There are invariably two sides to any dispute -- and Merpel is happy to take on her adversaries |
"The $185,000 application fee is allegedly calculated on a cost-recovery basis, rather than being a money grab by ICANN. Moreover, it is an investment that is small relative to the amount of money a successful gTLD applicant could earn from it. If you win the right to run .blog, for example, how many domain name registrations in that space could you sell at $10 a pop? [A gTLD which is wholly generic or descriptive is always likely to have massively profitable prospects -- but these aren't the ones that brand owners tend to be unhappy about] While brands are not likely to generate revenue from their .brand, phasing out all existing domain names (imagine how many, say, Mars Chocolate owns) and folding every brand under your own .brand could prove cost-effective [This is presumably on the assumption that phased-out names will remain off the market and unavailable for others]. Moreover, the high fee will deter bad actors from applying – something brand owners would support (although the flip side is, of course, the potential cost if seeking to register gTLDs for a multitude of brands!) [Wikipedia lists Nestle as having over 370 brands. Allowing for some duplication, if the company decided to go for gTLDs for just 150 of them, that's not much less than $28 million up-front].
A scenario in which Google or Facebook “snaffle up lots of words including surnames” would not come to pass - under the rules, it would not be possible for this to happen [Can we have legal ruling on this, please?]. Nor do I think those companies would be interested in attempting to do such a thing - Facebook may rather apply to run .facebook, and offer a domain name registration within that space to users and brands, thus www.adamsmith.facebook. Fans of Facebook would probably salivate at this prospect. How about that as a brand experience?
Returning to the fee, ICANN will not make a profit of 70% on every unsuccessful application – it is worth noting that ICANN is a non-profit (the fee breakdown is available here from page 23 onwards). That said, questions do remain over ICANN’s fiscal situation should it receive 10 applications or 1,000. Similarly, controversy remains over the war chest it is compiling to fund any later legal fees, as we have covered in WTR:…the Internet Corporation for Assigned Names and Numbers (ICANN) plans to amass a hefty war chest to fight lawsuits arising from the expansion. The cash will come from the fees paid by applicants wishing to run a new generic toplevel domain (gTLD) space. ICANN intends to set aside $60,000 from every fee received for “risk costs” – that’s almost one-third of the full $185,000 fee. Based on ICANN’s prediction of 500 new generic TLD applications, this could raise $30 million for the non-profit organisation.
When WTR asked Peter Dengate Thrush, chair of ICANN’s board, for the reasoning behind the risk tax, he answered: “Prudence. If we hadn’t done it, we would be highly criticised when the first lawsuits appeared. What fuels prudence is the uncertainty factor.”

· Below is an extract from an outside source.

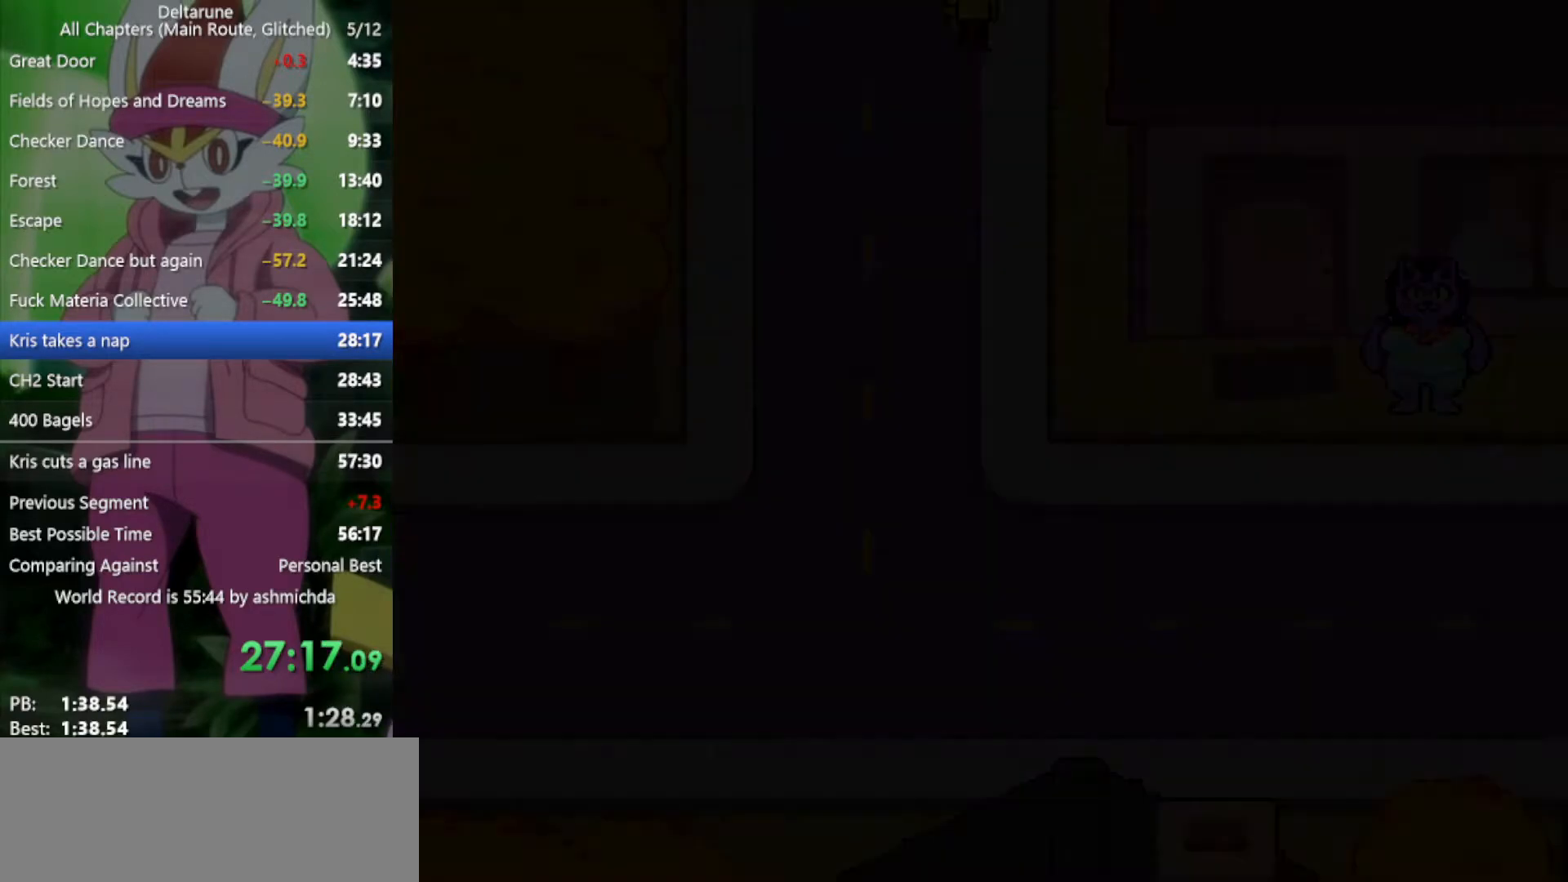
{"keys": ["up", "x"], "events": []}
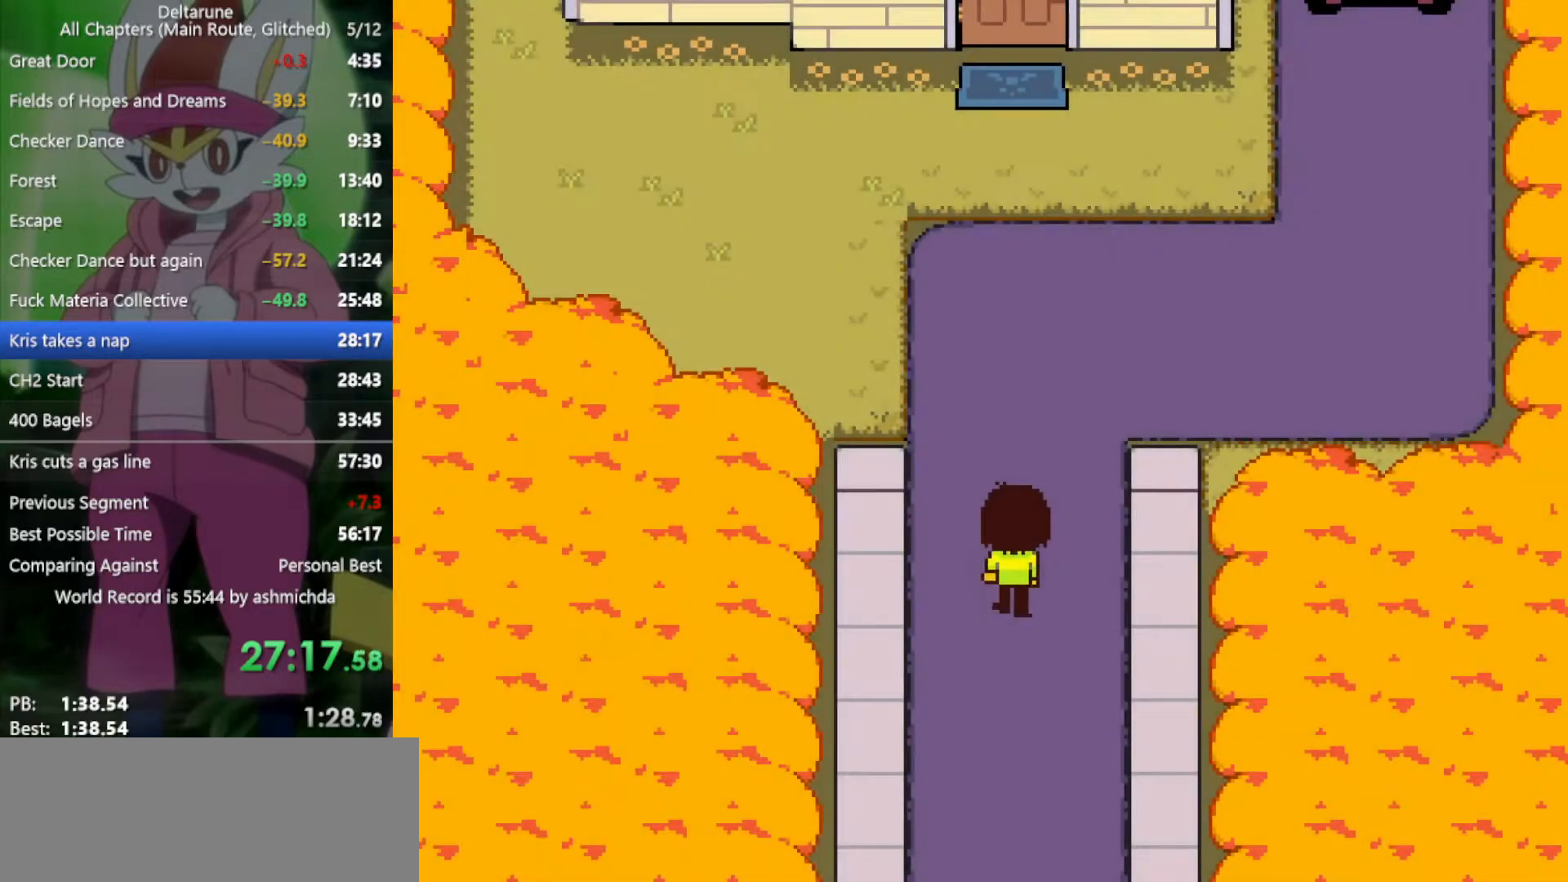
{"keys": ["up", "x"], "events": []}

The fund reveals not only that ICANN is arming itself for legal battles, but that it has put a figure on how much it may need. “All of the costings have gone through rigorous analyses,” Dengate Thrush explained. “We’ve taken financial advice and looked at buying insurance against the cost of litigation.” When asked whether this implied that the board expected litigation, he replied: “No, it’s just prudence – most people have life insurance.”
Thanks, Adam: it's always good to hear from you. This Kat suspects that he and Merpel may be hearing from others too in the near future ...But life insurance policyholders know that they are going to die. [Good point!]Finally, I believe that WIPO will be concerned by the implication that it did not fully understand ICANN’s plans during its consultation process. WIPO has sent a delegation to many, if not all, ICANN meetings and has submitted comments at every stage in the consultation [Sending delegations and submitting comments is not evidence that any organisation has mastered the issues and, after the apparent lack of effective engagement by WIPO with UNCITRAL in the latter's work on security interests in IP as intangibles, brand owners may be forgiven for thinking that WIPO's larger agenda and responsibilities may prevent it from taking up cudgels on their behalf even if it should be disposed to do so] The organisation’s arguments are usually well constructed, even if they do bear all the hallmarks of Geneva’s bureaucracy. That WIPO has been limited to submitting statements and has not been consulted by ICANN to the same extent as governments have must irk WIPO no end, but it has played along nevertheless.At present, uncertainty surrounds the impact of the new gTLD programme, so it’s important that IP owners, the IP press, industry and the public at large address the facts. As such a well-respected blog, IPKat should provide as informed a picture as possible about the gTLD regime – both its positives and negatives (and there are plenty of each!)".
Artwork: 'Table Tennis Cats' by icequeen5560, hosted on photobucket.
Yes, life assurance policyholders know that they are going to do die, but most prudent homeowners have buildings and contents insurance even though they don't know whether their house is going to burn down.